В Кюизери находилось место для всего, что хоть как-то было связано с литературой. Например, здесь был врач, специализировавшийся на литературной шизофрении. К нему приходили на прием люди, чьей второй личностью оказывались Достоевский или святая Хильдегарда Бингенская. Или авторы, запутавшиеся в собственных псевдонимах.
Эгаре направил стопы к президенту книжной гильдии Кюизери, Сами ле Трексеру. Рекомендация Трексера был входным билетом в букинистические круги, с помощью которых Эгаре надеялся раскрыть тайну Санари. Трексер жил над старой типографией.
– Значит, старший литератор даст нам что-то вроде пароля, или как? – спросил Макс, который почти на каждом углу застревал перед очередным книжным развалом, манившим к себе обложками романов, фотоальбомов и географических карт.
– Скорее «или как».
Кунео то и дело останавливался у меню бистро и делал какие-то записи в своем блокноте с кулинарными рецептами. Они находились в Брессе, регионе, который, по мнению его жителей, был колыбелью французской креативной кухни.
В приемной президента их ждал сюрприз: Сами ле Трексер оказался не президентом, а… президентшей.
31
За письменным столом, который выглядел сколоченным из первого попавшегося подручного материала, сидела та самая женщина, которую Сальво выудил накануне из реки Сей.
Сами оказалась Самантой. На ней было белое льняное платье, открывавшее стройные ноги со ступнями хоббита. Огромными и очень волосатыми.

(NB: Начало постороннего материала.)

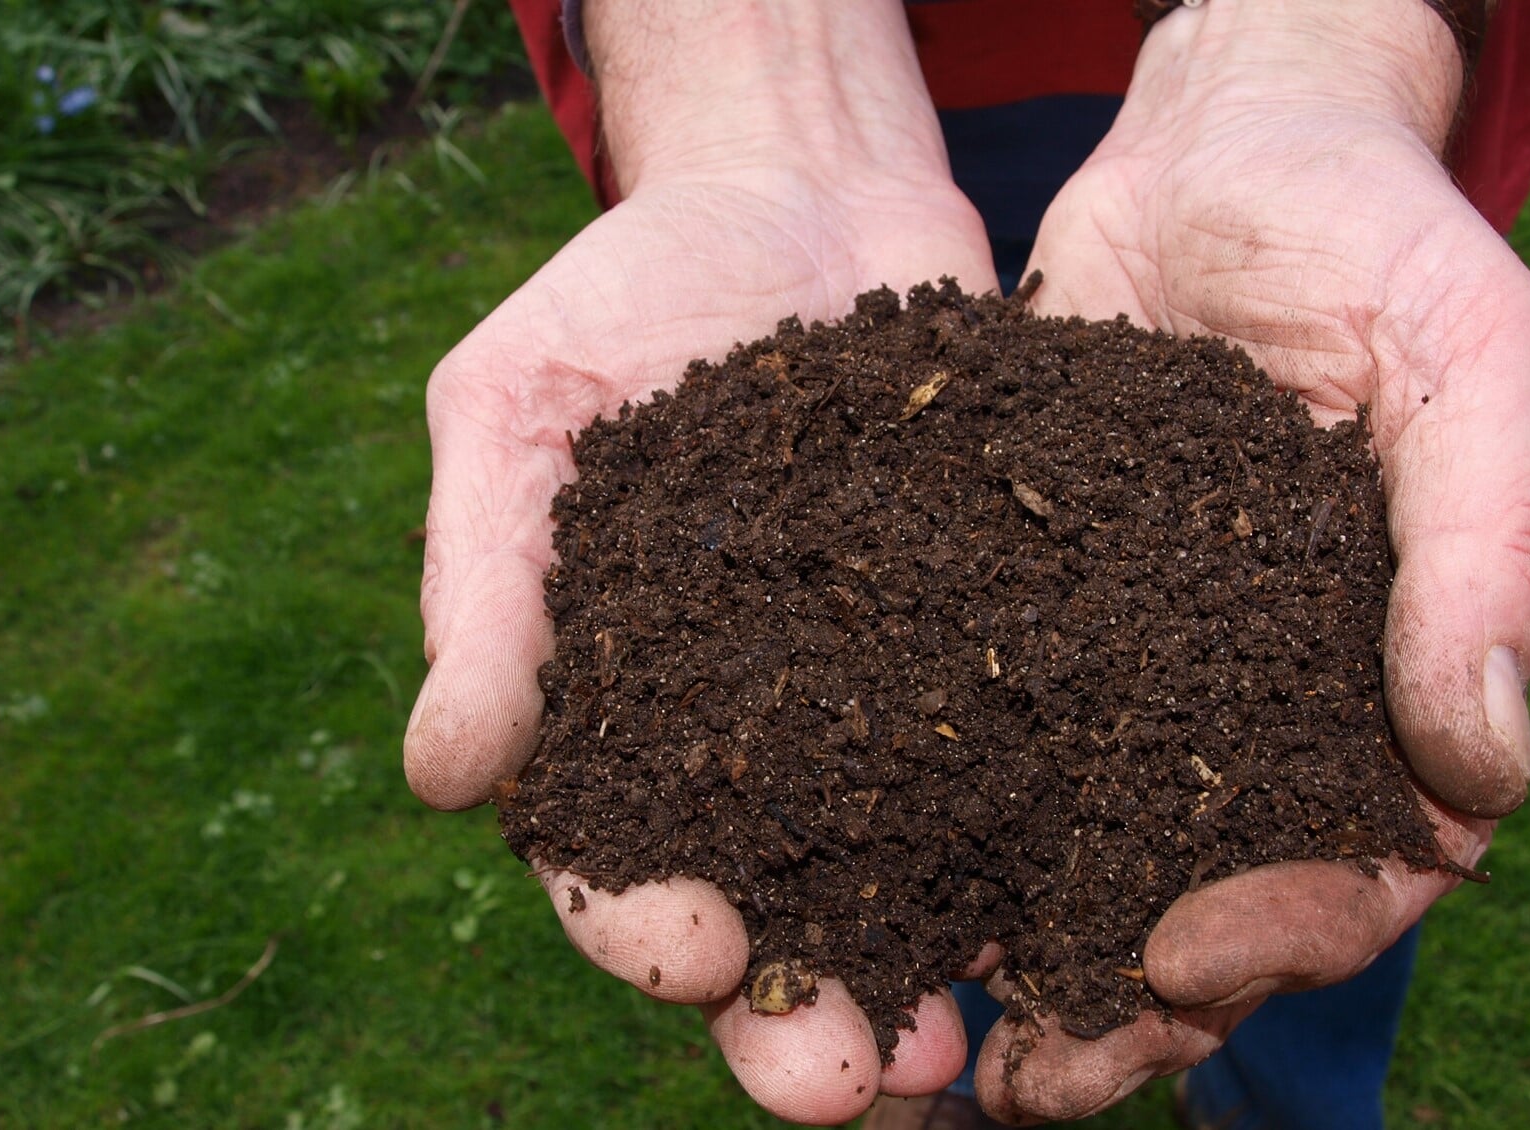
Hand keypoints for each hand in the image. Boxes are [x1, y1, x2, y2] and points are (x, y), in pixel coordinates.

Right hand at [403, 2, 996, 1122]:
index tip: (698, 956)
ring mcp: (881, 704)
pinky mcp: (992, 651)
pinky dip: (1046, 849)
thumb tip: (442, 777)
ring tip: (970, 1054)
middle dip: (800, 1017)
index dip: (644, 926)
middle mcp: (752, 741)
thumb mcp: (518, 410)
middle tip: (853, 1085)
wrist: (798, 188)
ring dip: (930, 978)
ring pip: (903, 880)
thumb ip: (485, 587)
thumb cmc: (626, 293)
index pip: (612, 858)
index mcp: (617, 713)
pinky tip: (1087, 910)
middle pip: (769, 915)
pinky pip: (1021, 767)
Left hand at [976, 0, 1529, 1119]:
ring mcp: (1136, 670)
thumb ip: (1487, 552)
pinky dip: (924, 824)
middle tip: (1029, 1079)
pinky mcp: (1022, 617)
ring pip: (1081, 854)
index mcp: (1386, 681)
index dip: (1286, 933)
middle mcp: (1256, 703)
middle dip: (1127, 1005)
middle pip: (1205, 901)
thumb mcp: (1471, 361)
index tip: (1180, 959)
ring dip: (1013, 956)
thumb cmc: (1375, 233)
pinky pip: (975, 744)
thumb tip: (1483, 770)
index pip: (1362, 863)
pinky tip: (852, 883)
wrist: (1218, 142)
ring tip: (928, 1038)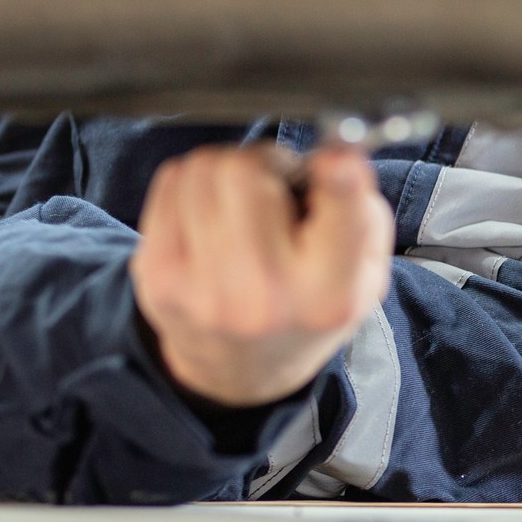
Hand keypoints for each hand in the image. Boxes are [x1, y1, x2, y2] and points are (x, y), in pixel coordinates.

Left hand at [129, 143, 393, 407]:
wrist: (241, 368)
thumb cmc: (310, 305)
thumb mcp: (365, 273)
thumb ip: (362, 211)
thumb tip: (334, 153)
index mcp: (330, 297)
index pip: (342, 219)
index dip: (342, 174)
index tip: (339, 159)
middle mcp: (264, 296)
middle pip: (249, 172)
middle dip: (269, 164)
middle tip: (279, 188)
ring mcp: (200, 287)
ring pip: (206, 167)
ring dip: (230, 171)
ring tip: (245, 204)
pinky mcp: (155, 274)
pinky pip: (173, 181)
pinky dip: (197, 183)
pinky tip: (213, 215)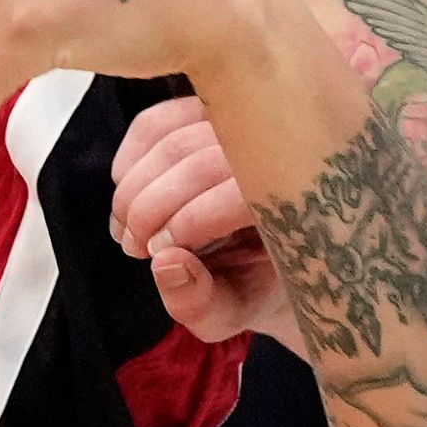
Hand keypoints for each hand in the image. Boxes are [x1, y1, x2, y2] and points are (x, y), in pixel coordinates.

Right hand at [108, 95, 290, 344]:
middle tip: (134, 247)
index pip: (245, 192)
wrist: (269, 263)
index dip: (193, 221)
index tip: (160, 254)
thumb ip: (200, 302)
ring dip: (136, 186)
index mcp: (301, 201)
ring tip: (127, 230)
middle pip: (202, 160)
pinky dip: (132, 157)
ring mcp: (247, 124)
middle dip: (153, 206)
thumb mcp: (232, 314)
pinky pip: (160, 120)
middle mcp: (281, 151)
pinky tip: (126, 193)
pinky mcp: (213, 113)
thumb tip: (166, 263)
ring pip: (175, 137)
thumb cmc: (254, 289)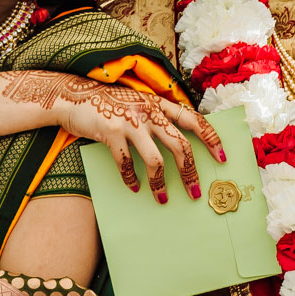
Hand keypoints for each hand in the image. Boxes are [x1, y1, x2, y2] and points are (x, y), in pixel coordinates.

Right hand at [0, 72, 225, 205]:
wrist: (72, 95)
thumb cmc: (108, 104)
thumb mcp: (137, 104)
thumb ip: (156, 118)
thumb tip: (178, 145)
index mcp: (159, 103)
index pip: (194, 120)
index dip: (211, 139)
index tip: (222, 158)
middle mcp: (149, 111)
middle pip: (181, 145)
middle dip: (190, 172)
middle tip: (196, 192)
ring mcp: (131, 122)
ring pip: (157, 160)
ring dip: (161, 184)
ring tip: (163, 199)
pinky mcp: (112, 133)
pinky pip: (127, 164)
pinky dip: (131, 180)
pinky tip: (134, 188)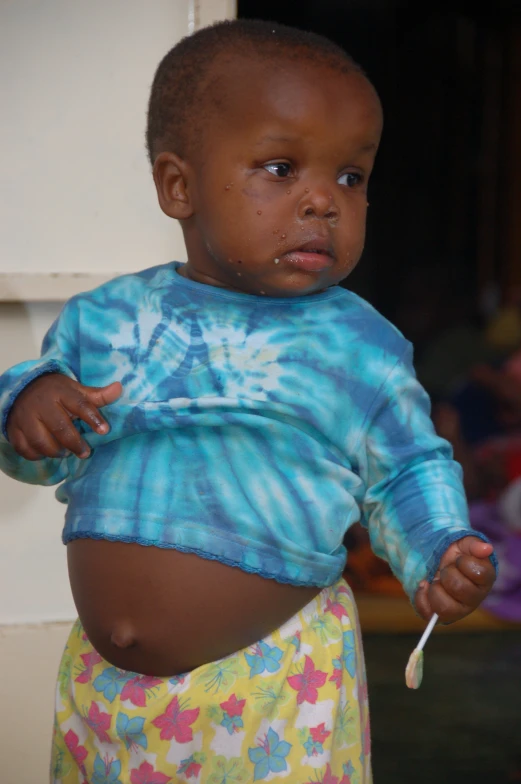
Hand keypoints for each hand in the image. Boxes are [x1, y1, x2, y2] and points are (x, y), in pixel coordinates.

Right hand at [6, 373, 121, 459]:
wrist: (24, 388)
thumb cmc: (57, 393)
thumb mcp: (77, 391)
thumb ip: (98, 396)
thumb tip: (119, 388)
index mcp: (61, 393)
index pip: (80, 405)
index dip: (93, 418)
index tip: (105, 430)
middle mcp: (42, 404)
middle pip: (60, 426)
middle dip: (74, 443)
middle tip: (85, 452)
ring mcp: (26, 416)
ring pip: (40, 440)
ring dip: (54, 451)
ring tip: (64, 453)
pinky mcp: (14, 428)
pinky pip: (24, 447)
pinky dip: (35, 455)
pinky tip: (44, 454)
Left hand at [414, 537, 494, 623]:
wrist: (439, 561)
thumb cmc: (457, 555)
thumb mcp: (464, 544)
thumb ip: (474, 545)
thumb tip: (486, 548)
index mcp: (484, 580)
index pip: (478, 572)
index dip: (464, 562)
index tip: (460, 559)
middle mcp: (474, 598)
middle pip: (459, 588)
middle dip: (447, 573)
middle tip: (446, 569)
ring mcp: (458, 610)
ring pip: (445, 608)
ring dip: (435, 589)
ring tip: (436, 580)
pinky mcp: (441, 615)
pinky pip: (428, 614)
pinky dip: (421, 598)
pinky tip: (424, 585)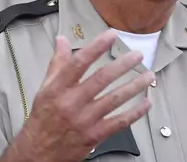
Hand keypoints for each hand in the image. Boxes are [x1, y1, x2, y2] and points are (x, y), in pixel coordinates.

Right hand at [1, 30, 153, 161]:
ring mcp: (85, 120)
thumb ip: (57, 63)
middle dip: (123, 65)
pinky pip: (119, 122)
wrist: (38, 153)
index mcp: (58, 89)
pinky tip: (146, 103)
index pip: (79, 63)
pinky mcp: (94, 135)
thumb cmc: (43, 119)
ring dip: (134, 86)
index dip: (96, 47)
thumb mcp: (45, 88)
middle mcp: (72, 103)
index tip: (111, 35)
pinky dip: (135, 112)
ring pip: (114, 99)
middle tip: (137, 55)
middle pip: (101, 79)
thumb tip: (62, 40)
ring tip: (148, 75)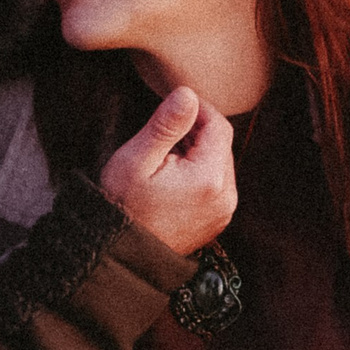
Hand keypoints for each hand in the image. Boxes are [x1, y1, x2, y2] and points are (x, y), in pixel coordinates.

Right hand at [99, 87, 236, 256]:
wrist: (123, 255)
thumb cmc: (123, 206)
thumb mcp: (137, 159)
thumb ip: (166, 125)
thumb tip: (188, 94)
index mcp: (210, 178)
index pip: (219, 126)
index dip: (198, 110)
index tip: (172, 108)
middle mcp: (226, 196)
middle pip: (222, 145)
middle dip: (197, 133)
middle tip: (163, 136)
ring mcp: (224, 212)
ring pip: (220, 164)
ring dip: (198, 153)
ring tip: (164, 159)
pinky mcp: (217, 221)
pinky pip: (217, 185)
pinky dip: (200, 174)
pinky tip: (172, 179)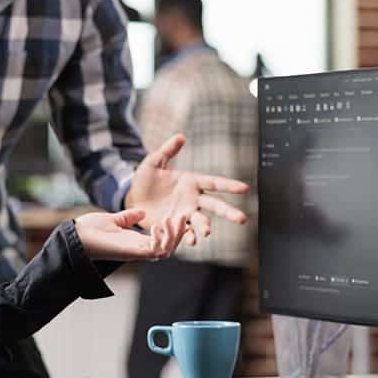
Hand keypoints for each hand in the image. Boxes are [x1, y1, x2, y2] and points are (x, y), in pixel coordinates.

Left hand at [75, 209, 187, 260]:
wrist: (74, 236)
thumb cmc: (89, 230)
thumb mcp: (113, 219)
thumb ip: (128, 217)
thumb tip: (141, 212)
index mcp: (137, 242)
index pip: (162, 240)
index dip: (173, 230)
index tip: (178, 215)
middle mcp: (139, 249)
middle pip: (169, 247)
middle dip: (179, 233)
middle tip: (183, 216)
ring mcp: (135, 252)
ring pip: (166, 251)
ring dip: (173, 236)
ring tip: (173, 219)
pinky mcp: (131, 253)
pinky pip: (154, 253)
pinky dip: (160, 241)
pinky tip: (158, 226)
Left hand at [126, 133, 248, 246]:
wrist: (132, 198)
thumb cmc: (145, 179)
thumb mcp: (154, 162)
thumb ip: (168, 150)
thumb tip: (181, 136)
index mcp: (192, 182)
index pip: (215, 183)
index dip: (229, 186)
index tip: (245, 188)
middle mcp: (193, 199)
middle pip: (215, 205)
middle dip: (228, 212)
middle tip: (242, 219)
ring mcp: (185, 214)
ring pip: (201, 221)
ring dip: (205, 226)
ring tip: (207, 232)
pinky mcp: (175, 225)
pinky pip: (184, 232)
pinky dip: (188, 237)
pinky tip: (192, 241)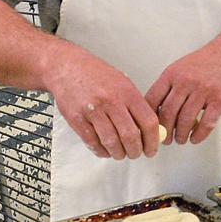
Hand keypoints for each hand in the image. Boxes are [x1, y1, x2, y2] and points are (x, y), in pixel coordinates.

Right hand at [46, 45, 159, 159]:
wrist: (67, 67)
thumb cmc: (96, 75)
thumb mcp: (122, 82)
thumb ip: (136, 105)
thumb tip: (151, 130)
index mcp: (127, 92)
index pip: (148, 122)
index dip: (153, 141)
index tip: (151, 149)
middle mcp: (111, 101)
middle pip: (130, 136)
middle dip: (135, 151)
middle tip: (136, 154)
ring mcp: (93, 110)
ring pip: (112, 142)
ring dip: (118, 154)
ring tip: (120, 153)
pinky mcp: (77, 119)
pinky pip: (93, 142)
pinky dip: (101, 151)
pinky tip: (104, 149)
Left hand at [145, 41, 220, 145]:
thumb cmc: (204, 63)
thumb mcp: (180, 68)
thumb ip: (168, 87)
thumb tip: (155, 112)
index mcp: (172, 74)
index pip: (153, 99)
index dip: (150, 117)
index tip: (151, 127)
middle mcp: (186, 82)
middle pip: (168, 113)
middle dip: (165, 131)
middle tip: (166, 139)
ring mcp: (203, 91)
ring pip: (186, 120)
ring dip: (181, 135)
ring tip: (181, 139)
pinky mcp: (219, 100)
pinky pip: (206, 124)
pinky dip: (199, 135)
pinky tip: (195, 138)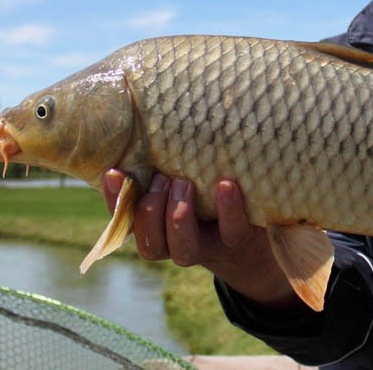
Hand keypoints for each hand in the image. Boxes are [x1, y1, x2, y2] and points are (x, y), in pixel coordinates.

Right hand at [100, 170, 300, 309]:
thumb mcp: (184, 176)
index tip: (114, 172)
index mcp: (157, 225)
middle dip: (151, 211)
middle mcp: (177, 243)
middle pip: (151, 245)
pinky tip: (226, 185)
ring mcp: (208, 245)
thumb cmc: (209, 190)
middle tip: (163, 179)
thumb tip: (144, 122)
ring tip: (186, 184)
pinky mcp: (239, 240)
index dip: (115, 200)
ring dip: (179, 217)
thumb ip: (165, 162)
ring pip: (183, 250)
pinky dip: (228, 209)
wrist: (258, 226)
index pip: (125, 219)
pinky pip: (232, 231)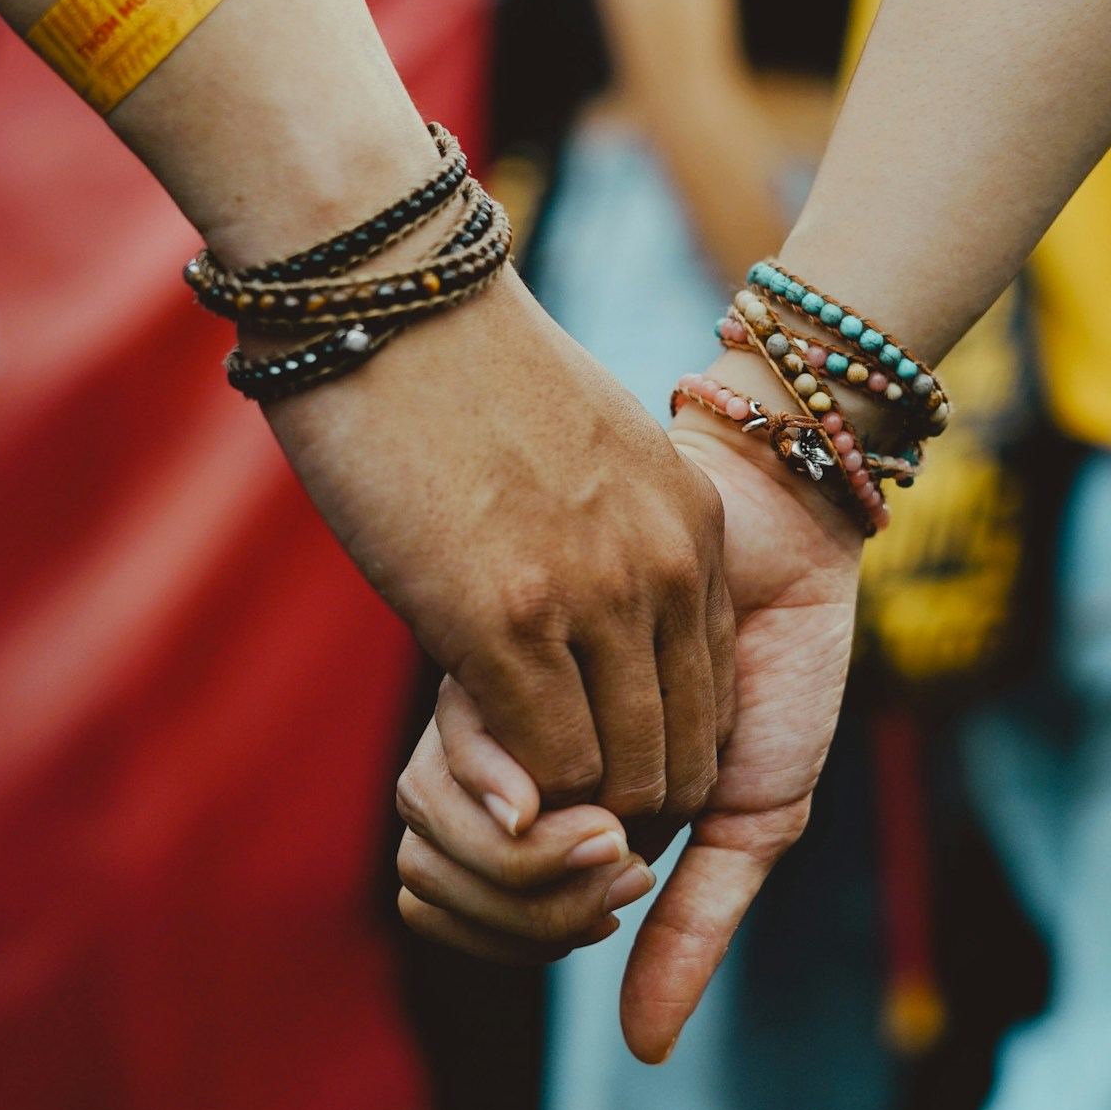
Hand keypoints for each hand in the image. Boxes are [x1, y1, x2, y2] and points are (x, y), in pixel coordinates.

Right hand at [270, 271, 738, 833]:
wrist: (393, 291)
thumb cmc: (463, 368)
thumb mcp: (589, 451)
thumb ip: (612, 533)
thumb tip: (590, 601)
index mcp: (693, 525)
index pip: (716, 694)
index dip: (661, 753)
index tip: (599, 769)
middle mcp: (663, 567)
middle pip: (683, 753)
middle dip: (626, 806)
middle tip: (561, 818)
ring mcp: (591, 598)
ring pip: (621, 775)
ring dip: (572, 812)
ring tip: (519, 808)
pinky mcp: (503, 622)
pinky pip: (546, 763)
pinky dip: (519, 796)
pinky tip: (482, 782)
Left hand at [396, 397, 861, 1061]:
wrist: (788, 540)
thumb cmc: (781, 672)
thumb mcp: (753, 818)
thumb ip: (696, 926)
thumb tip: (644, 1053)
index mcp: (556, 809)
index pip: (475, 913)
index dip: (532, 932)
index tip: (627, 895)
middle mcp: (508, 761)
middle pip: (434, 879)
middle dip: (528, 907)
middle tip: (625, 868)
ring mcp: (491, 703)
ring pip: (431, 828)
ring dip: (527, 864)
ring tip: (619, 830)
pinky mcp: (486, 642)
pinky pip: (453, 762)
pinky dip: (518, 805)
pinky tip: (600, 792)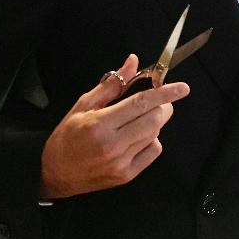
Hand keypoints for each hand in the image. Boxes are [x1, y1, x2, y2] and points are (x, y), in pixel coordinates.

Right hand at [39, 54, 187, 199]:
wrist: (55, 174)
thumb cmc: (67, 136)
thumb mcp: (84, 105)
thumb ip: (112, 84)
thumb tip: (133, 62)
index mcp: (100, 124)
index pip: (140, 104)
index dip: (165, 94)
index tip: (182, 88)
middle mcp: (113, 145)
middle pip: (154, 120)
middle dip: (162, 106)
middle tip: (155, 101)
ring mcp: (122, 163)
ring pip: (155, 134)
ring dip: (154, 122)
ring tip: (137, 119)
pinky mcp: (127, 175)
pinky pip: (153, 152)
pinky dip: (152, 140)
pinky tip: (136, 137)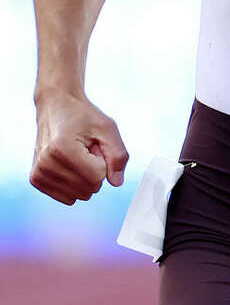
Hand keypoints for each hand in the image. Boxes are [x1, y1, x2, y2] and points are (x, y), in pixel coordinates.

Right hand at [31, 90, 128, 205]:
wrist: (56, 107)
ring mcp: (38, 173)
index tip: (93, 145)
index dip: (104, 161)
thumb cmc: (83, 116)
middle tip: (85, 150)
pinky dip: (75, 184)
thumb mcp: (108, 129)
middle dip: (96, 170)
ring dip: (85, 177)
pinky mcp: (36, 180)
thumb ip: (118, 155)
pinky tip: (69, 166)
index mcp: (61, 149)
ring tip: (76, 156)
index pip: (98, 176)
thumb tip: (116, 183)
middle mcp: (45, 163)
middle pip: (90, 188)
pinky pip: (68, 198)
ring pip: (80, 195)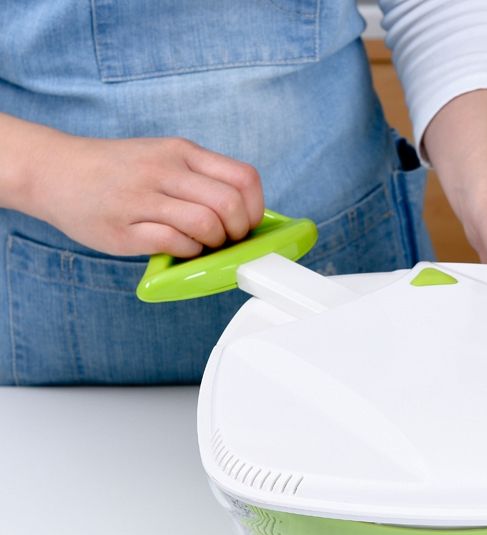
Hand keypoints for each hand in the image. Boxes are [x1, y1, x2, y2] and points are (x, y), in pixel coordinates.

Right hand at [30, 133, 263, 257]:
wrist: (54, 171)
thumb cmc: (118, 171)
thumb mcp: (164, 157)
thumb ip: (201, 178)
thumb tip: (245, 211)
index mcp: (181, 152)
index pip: (244, 178)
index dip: (255, 208)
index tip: (246, 223)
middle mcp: (165, 170)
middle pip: (229, 205)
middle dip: (238, 232)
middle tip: (226, 240)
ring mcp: (143, 199)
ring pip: (206, 224)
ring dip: (213, 243)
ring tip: (202, 244)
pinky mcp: (125, 229)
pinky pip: (175, 244)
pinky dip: (187, 252)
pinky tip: (179, 248)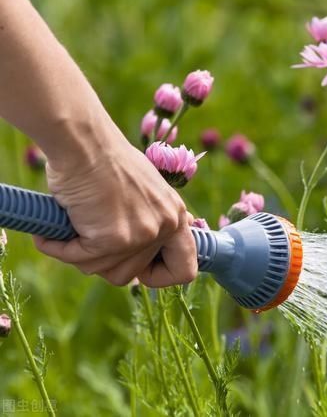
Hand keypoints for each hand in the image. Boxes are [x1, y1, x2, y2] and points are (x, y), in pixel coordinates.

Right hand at [33, 120, 197, 287]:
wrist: (83, 141)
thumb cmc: (106, 160)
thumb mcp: (146, 189)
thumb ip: (154, 218)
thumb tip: (160, 244)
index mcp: (176, 215)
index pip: (184, 269)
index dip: (159, 277)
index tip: (139, 272)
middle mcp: (164, 227)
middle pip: (131, 274)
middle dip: (103, 261)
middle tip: (86, 238)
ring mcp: (141, 234)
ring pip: (105, 271)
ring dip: (81, 256)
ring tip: (70, 230)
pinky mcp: (112, 238)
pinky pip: (80, 259)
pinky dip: (59, 249)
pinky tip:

– Итак? – Она закинула ногу на ногу и игриво покачала мохнатой ступней. – Чем я могу вам помочь?
– Э-э-э… Видите ли, я ищу автора одного произведения. Он носит псевдоним, а настоящее имя его…
– Как вы себя чувствуете? – перебил его Кунео, обращаясь в Саманте.
– Прекрасно, – улыбнулась она. – И спасибо вам за любезное предложение помочь мне исполнить мое желание – поцеловать мужчину, прежде чем я состарюсь. Я уже давно вынашиваю эту мысль.